Gun Safety
Key Facts
- Each year, 67 children ages 14 years and under die from an unintentional gun shooting.
- Annually, approximately 880 children are treated in the emergency room for injuries due to accidental shootings from handguns, shotguns and rifles.
- In 2005, there were more than 7,000 non-fatal injuries to children involving BB guns and pellet guns.
- Unintentional shootings account for nearly 20 percent of all firearm-related fatalities among children ages
- 14 years and under.
- Approximately one-third of families with children (representing more than 22 million children) keep at least one gun in the home.
Where, When, and How
- Nearly all childhood unintentional shooting deaths occur in or near the home.
- Most childhood unintentional shooting deaths involve guns that have been kept loaded and accessible to children and occur when children play with loaded guns.
- An estimated 3.3 million children in the United States live in homes with guns that are either always or sometimes kept loaded and unlocked.
- Unintentional shootings among children occur most often when children are unsupervised and out of school. Accidental shootings occur more often in the late afternoon, peaking between 4 - 5 p.m. during the weekend
- Unintentional firearm injuries to children occur most frequently between June and August and during the holiday season (November to December).
- More than 70 percent of unintentional firearm shootings involve handguns.
- Rural areas have higher rates of firearm ownership and unintentional firearm-related deaths and injuries than urban and suburban areas.
- Shootings in rural areas are more likely to occur outdoors with a shotgun or riflfle; shootings in urban areas are more likely to occur indoors and with a handgun.
Who
- A study showed that half of male boys ages 8 – 12 years who found a real handgun were unsure whether it was a toy.
- Children living in the South have an unintentional shooting death rate that is four times that of children living in the Northeast.
- Children as young as age 3 years are strong enough to pull the trigger of many of the handguns sold in the United States.
Proven Interventions
- Two safety devices, gun locks and load indicators, could prevent more than 30 percent of all unintentional firearm deaths.

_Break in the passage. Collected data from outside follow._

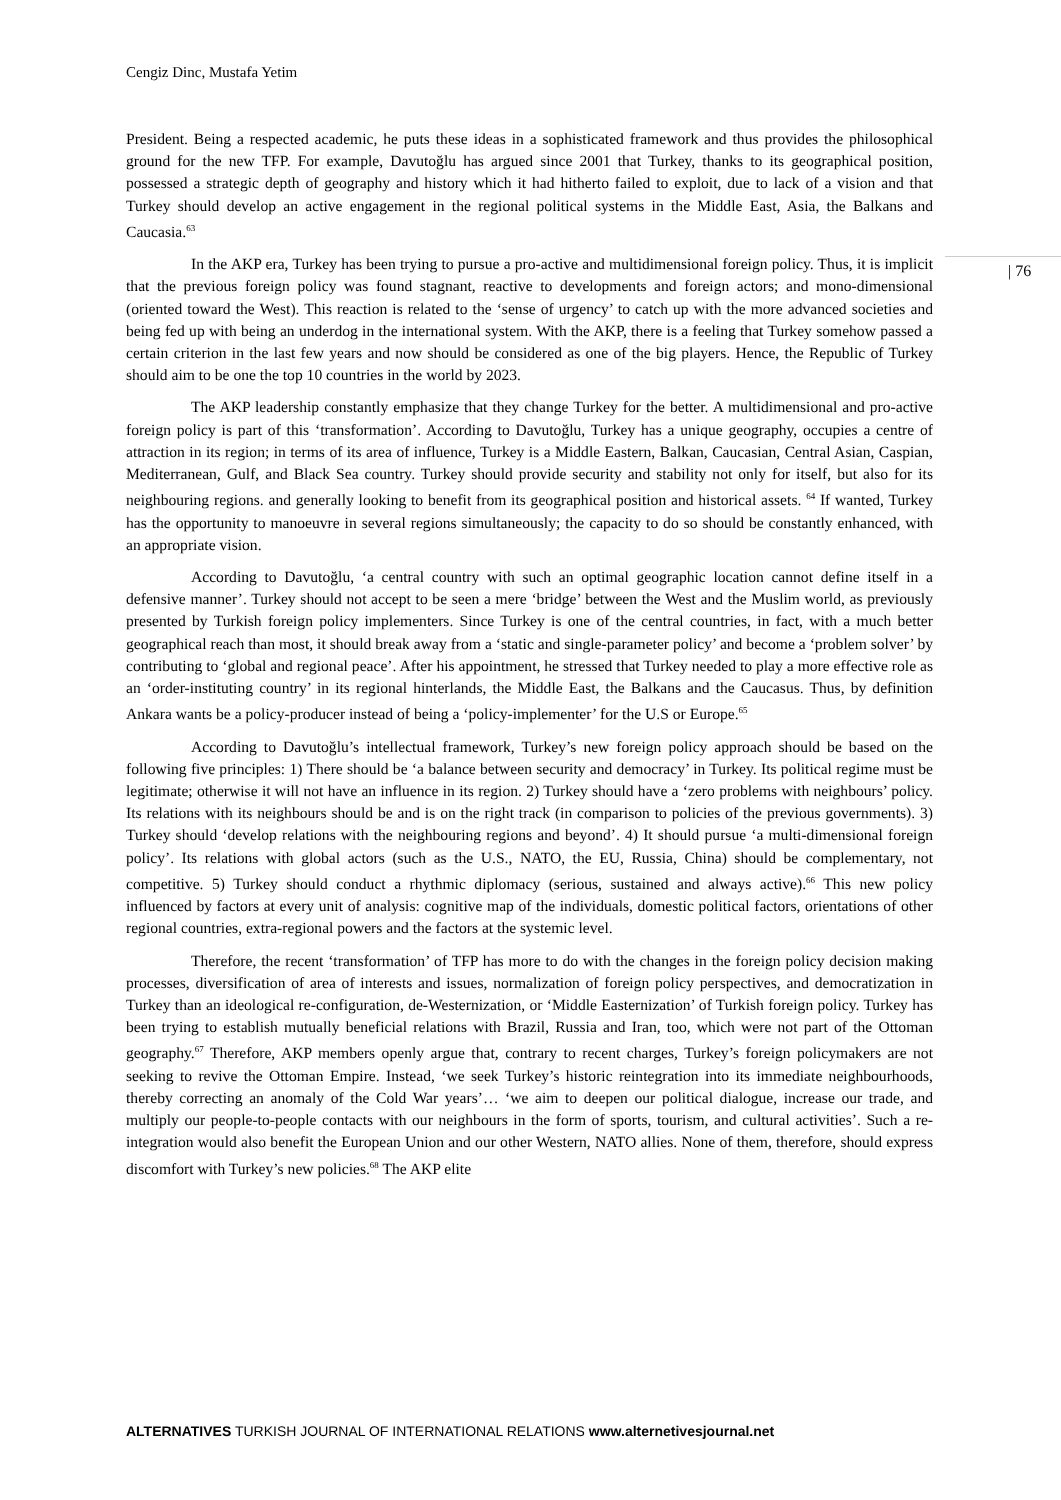Cengiz Dinc, Mustafa Yetim
| 76
President. Being a respected academic, he puts these ideas in a sophisticated framework and thus provides the philosophical ground for the new TFP. For example, Davutoğlu has argued since 2001 that Turkey, thanks to its geographical position, possessed a strategic depth of geography and history which it had hitherto failed to exploit, due to lack of a vision and that Turkey should develop an active engagement in the regional political systems in the Middle East, Asia, the Balkans and Caucasia.<sup>63</sup>
In the AKP era, Turkey has been trying to pursue a pro-active and multidimensional foreign policy. Thus, it is implicit that the previous foreign policy was found stagnant, reactive to developments and foreign actors; and mono-dimensional (oriented toward the West). This reaction is related to the ‘sense of urgency’ to catch up with the more advanced societies and being fed up with being an underdog in the international system. With the AKP, there is a feeling that Turkey somehow passed a certain criterion in the last few years and now should be considered as one of the big players. Hence, the Republic of Turkey should aim to be one the top 10 countries in the world by 2023.
The AKP leadership constantly emphasize that they change Turkey for the better. A multidimensional and pro-active foreign policy is part of this ‘transformation’. According to Davutoğlu, Turkey has a unique geography, occupies a centre of attraction in its region; in terms of its area of influence, Turkey is a Middle Eastern, Balkan, Caucasian, Central Asian, Caspian, Mediterranean, Gulf, and Black Sea country. Turkey should provide security and stability not only for itself, but also for its neighbouring regions. and generally looking to benefit from its geographical position and historical assets. <sup>64</sup> If wanted, Turkey has the opportunity to manoeuvre in several regions simultaneously; the capacity to do so should be constantly enhanced, with an appropriate vision.
According to Davutoğlu, ‘a central country with such an optimal geographic location cannot define itself in a defensive manner’. Turkey should not accept to be seen a mere ‘bridge’ between the West and the Muslim world, as previously presented by Turkish foreign policy implementers. Since Turkey is one of the central countries, in fact, with a much better geographical reach than most, it should break away from a ‘static and single-parameter policy’ and become a ‘problem solver’ by contributing to ‘global and regional peace’. After his appointment, he stressed that Turkey needed to play a more effective role as an ‘order-instituting country’ in its regional hinterlands, the Middle East, the Balkans and the Caucasus. Thus, by definition Ankara wants be a policy-producer instead of being a ‘policy-implementer’ for the U.S or Europe.<sup>65</sup>
According to Davutoğlu’s intellectual framework, Turkey’s new foreign policy approach should be based on the following five principles: 1) There should be ‘a balance between security and democracy’ in Turkey. Its political regime must be legitimate; otherwise it will not have an influence in its region. 2) Turkey should have a ‘zero problems with neighbours’ policy. Its relations with its neighbours should be and is on the right track (in comparison to policies of the previous governments). 3) Turkey should ‘develop relations with the neighbouring regions and beyond’. 4) It should pursue ‘a multi-dimensional foreign policy’. Its relations with global actors (such as the U.S., NATO, the EU, Russia, China) should be complementary, not competitive. 5) Turkey should conduct a rhythmic diplomacy (serious, sustained and always active).<sup>66</sup> This new policy influenced by factors at every unit of analysis: cognitive map of the individuals, domestic political factors, orientations of other regional countries, extra-regional powers and the factors at the systemic level.
Therefore, the recent ‘transformation’ of TFP has more to do with the changes in the foreign policy decision making processes, diversification of area of interests and issues, normalization of foreign policy perspectives, and democratization in Turkey than an ideological re-configuration, de-Westernization, or ‘Middle Easternization’ of Turkish foreign policy. Turkey has been trying to establish mutually beneficial relations with Brazil, Russia and Iran, too, which were not part of the Ottoman geography.<sup>67</sup> Therefore, AKP members openly argue that, contrary to recent charges, Turkey’s foreign policymakers are not seeking to revive the Ottoman Empire. Instead, ‘we seek Turkey’s historic reintegration into its immediate neighbourhoods, thereby correcting an anomaly of the Cold War years’… ‘we aim to deepen our political dialogue, increase our trade, and multiply our people-to-people contacts with our neighbours in the form of sports, tourism, and cultural activities’. Such a re-integration would also benefit the European Union and our other Western, NATO allies. None of them, therefore, should express discomfort with Turkey’s new policies.<sup>68</sup> The AKP elite
ALTERNATIVES TURKISH JOURNAL OF INTERNATIONAL RELATIONS www.alternetivesjournal.net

- Gun design changes can prevent unintentional firearm death and injury in children; every unintentional shooting by a child under age 5 years who either killed itself or another could have been prevented with the installation of a safety device.
Costs
- Hospital treatment costs, on average, $28,000 per child for a firearm-related injury.
- A study of all direct and indirect costs of gun violence including medical, lost wages, and security costs estimates that gun violence costs the nation $100 billion a year.
Laws and Regulations
- In October 1997, Massachusetts became the first state to issue consumer product safety regulations for all handguns made or sold in the state. California and New York have passed similar regulations.
- Nineteen states have enacted child access prevention (CAP) laws, which may hold adults criminally liable for failure to either store loaded firearms in a place inaccessible to children or to use safety devices to lock guns.
- State safe-storage laws intended to prevent child access to guns have reduced unintentional firearm-related deaths among children ages 14 years and under an average of 23 percent.
- Nine states and several local jurisdictions have passed laws or ordinances requiring a gun lock to be sold with every handgun.